The regulators of veterinary degrees in Ireland and the UK have struck an agreement that will allow vets from both countries practise in the other, whatever the outcome of Brexit.

The Royal College of Veterinary Surgeons (RCVS) and the Veterinary Council of Ireland (VCI) have both approved a mutual recognition agreement (MRA).

Currently, EU citizens who graduate from University College Dublin (UCD) have an automatic right to work in the UK via the European Union’s mutual recognition of professional qualifications directive.

The MRA struck between RCVS and VCI means that, following successful accreditation visits, UCD graduates can join the UK’s veterinary register and UK graduates can join the Irish equivalent.

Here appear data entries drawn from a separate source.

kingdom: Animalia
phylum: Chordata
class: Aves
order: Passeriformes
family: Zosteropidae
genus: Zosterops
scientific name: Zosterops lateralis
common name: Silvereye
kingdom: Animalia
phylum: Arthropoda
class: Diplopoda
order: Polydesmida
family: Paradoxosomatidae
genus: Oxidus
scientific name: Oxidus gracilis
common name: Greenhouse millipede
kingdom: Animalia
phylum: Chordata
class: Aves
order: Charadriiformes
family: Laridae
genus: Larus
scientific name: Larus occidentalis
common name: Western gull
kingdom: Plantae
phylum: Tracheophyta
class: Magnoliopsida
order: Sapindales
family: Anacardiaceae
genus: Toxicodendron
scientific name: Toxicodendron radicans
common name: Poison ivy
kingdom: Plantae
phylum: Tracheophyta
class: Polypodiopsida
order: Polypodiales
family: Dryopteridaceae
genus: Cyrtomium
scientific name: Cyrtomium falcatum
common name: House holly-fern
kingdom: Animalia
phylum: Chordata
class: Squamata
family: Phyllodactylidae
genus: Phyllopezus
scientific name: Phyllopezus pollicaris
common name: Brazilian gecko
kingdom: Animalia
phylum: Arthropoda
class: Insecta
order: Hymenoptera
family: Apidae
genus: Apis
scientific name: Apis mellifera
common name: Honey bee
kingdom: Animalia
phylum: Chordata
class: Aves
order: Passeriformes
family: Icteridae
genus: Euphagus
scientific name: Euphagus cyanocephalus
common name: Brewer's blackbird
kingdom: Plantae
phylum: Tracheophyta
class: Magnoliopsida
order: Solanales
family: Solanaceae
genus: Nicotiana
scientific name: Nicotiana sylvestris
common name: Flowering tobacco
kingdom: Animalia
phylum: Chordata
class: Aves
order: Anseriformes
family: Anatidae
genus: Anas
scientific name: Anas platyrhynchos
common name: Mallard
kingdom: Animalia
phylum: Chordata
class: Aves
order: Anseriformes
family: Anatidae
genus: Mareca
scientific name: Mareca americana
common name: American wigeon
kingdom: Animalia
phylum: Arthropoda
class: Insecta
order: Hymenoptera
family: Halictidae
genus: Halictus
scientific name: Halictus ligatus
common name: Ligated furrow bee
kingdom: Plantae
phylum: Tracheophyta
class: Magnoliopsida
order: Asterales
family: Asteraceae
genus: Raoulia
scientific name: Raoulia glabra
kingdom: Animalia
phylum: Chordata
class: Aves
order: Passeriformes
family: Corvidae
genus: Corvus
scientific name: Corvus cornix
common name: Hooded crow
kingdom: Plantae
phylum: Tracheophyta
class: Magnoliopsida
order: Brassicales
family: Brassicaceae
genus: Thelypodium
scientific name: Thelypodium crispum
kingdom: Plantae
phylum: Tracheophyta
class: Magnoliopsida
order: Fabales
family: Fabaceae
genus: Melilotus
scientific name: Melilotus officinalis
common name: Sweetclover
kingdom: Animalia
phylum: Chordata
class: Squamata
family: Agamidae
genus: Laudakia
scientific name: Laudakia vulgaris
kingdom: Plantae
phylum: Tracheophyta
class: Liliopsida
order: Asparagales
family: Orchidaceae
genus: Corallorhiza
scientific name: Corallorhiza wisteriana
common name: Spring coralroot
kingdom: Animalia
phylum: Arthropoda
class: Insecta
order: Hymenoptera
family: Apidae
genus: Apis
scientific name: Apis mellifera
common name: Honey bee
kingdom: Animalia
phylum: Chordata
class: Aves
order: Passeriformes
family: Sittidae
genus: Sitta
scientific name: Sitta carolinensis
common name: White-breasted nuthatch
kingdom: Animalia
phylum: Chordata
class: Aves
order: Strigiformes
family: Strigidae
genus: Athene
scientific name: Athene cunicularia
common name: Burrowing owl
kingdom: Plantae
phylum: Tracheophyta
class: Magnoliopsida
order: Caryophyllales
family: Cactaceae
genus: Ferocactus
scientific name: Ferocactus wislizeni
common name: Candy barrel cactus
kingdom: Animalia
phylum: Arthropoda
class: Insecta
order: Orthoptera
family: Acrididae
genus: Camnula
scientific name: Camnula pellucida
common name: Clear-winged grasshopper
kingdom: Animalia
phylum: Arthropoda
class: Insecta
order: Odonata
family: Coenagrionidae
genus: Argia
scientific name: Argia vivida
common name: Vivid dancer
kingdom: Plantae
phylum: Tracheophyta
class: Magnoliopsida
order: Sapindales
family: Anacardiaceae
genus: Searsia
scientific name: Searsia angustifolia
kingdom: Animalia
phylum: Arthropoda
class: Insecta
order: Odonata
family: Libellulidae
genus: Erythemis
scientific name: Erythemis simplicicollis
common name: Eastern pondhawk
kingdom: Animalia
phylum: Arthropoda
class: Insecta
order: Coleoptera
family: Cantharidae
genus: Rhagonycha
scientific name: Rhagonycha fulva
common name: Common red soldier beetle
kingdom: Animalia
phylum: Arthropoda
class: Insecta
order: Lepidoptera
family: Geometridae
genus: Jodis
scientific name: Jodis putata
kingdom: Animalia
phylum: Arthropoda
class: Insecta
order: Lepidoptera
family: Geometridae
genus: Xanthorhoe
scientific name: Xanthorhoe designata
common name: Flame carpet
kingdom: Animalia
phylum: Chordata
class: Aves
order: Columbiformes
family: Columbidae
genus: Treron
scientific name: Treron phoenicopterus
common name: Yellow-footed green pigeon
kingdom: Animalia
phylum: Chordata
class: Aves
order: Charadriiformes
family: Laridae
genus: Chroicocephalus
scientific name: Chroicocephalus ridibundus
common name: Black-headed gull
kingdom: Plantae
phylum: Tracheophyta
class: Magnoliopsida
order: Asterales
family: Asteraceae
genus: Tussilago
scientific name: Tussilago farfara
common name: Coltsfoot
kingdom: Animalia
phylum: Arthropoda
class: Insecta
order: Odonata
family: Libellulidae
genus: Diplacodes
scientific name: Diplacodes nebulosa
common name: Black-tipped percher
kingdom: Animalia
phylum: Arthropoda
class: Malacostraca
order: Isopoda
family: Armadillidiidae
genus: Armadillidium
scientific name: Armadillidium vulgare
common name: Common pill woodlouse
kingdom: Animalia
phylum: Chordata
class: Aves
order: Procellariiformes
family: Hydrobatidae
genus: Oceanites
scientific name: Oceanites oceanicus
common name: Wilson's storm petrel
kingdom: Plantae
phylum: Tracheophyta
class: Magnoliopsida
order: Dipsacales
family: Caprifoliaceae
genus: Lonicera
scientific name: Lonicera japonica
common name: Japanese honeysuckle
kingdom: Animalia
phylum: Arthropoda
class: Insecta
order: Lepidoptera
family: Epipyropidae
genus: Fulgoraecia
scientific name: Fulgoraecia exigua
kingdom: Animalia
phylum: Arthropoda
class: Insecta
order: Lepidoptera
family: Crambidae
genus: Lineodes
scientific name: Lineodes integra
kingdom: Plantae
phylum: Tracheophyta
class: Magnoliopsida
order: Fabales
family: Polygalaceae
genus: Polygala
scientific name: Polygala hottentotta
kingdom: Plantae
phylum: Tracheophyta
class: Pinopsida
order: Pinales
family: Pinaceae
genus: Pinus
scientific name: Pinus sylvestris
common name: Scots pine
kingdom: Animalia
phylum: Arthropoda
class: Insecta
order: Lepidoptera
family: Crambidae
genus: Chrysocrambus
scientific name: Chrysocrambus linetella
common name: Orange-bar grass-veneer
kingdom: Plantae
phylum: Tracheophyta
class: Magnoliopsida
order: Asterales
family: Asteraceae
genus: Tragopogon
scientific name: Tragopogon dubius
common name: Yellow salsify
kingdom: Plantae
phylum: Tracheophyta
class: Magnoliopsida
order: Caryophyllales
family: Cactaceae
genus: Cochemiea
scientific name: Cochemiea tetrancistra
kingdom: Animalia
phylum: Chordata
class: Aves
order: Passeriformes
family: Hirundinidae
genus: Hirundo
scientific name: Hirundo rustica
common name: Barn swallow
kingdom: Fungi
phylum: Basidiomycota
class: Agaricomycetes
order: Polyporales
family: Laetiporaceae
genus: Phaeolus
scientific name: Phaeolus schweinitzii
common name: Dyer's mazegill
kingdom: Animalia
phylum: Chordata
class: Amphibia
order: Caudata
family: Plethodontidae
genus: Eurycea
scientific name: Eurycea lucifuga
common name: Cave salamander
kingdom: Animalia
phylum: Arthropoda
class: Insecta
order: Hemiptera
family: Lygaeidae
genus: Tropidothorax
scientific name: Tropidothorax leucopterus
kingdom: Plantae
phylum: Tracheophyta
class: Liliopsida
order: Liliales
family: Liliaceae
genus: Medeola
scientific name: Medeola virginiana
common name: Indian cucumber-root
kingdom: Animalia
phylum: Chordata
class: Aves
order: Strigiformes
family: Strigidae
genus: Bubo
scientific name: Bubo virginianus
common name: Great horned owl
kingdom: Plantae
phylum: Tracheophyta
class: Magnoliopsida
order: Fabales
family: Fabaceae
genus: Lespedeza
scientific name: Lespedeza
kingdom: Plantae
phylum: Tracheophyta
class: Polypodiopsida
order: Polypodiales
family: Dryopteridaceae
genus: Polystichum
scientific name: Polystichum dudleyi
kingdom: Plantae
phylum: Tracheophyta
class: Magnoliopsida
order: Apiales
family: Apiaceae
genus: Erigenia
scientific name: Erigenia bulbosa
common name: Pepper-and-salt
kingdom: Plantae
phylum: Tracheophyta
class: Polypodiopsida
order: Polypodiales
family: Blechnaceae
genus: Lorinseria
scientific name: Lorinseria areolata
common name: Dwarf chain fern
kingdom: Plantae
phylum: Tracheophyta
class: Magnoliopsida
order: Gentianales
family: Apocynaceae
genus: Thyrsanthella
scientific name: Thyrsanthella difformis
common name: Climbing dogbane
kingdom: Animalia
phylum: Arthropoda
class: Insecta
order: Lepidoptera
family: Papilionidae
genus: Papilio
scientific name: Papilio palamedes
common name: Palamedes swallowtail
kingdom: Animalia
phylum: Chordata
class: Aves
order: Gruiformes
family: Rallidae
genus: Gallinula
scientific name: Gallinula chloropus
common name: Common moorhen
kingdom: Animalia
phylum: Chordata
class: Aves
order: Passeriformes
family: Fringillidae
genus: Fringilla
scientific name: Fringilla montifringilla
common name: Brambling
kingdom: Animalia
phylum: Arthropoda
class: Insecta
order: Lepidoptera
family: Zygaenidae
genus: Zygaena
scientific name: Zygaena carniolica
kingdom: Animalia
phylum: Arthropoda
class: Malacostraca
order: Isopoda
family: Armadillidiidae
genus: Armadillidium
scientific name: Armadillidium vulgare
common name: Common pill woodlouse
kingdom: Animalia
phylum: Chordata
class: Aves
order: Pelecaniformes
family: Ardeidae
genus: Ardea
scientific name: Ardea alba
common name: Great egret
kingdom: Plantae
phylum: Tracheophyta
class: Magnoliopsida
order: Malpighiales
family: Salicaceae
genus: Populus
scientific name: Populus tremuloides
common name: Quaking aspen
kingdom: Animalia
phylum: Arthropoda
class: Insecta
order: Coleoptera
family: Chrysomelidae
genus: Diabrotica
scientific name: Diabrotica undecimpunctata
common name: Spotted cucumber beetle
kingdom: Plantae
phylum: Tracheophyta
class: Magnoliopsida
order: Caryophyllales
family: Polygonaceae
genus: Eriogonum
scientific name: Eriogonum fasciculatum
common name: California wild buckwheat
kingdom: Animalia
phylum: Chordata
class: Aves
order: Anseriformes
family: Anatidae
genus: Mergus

VCI president Peadar Ó Scanaill said he was delighted with the continued close alignment of vets across both countries.

“This close alignment transcends any borders and many decades of mutual co-operation and recognition.

“The veterinary profession in Great Britain and throughout the island of Ireland has moved step by step and shoulder to shoulder in unison over the years and recent political events will not sever that important bond,” Ó Scanaill said.

Northern Ireland

RCVS president Dr Niall Connell said the agreement was vital to ensure Dublin graduates were recognised as holding a registerable qualification whatever the UK’s future relationship with the EU might be.

“I hope, in particular, this provides some reassurance to the community in Northern Ireland, as many of its veterinary surgeons are trained in Dublin and so it is vital to ensure that, whatever happens with the UK’s exit from the EU, this will continue to be a viable source of veterinary talent for the region,” Connell said.

It is expected that Ó Scanaill, along with VCI CEO Niamh Muldoon, will meet with Connell in London to sign the agreement later this month.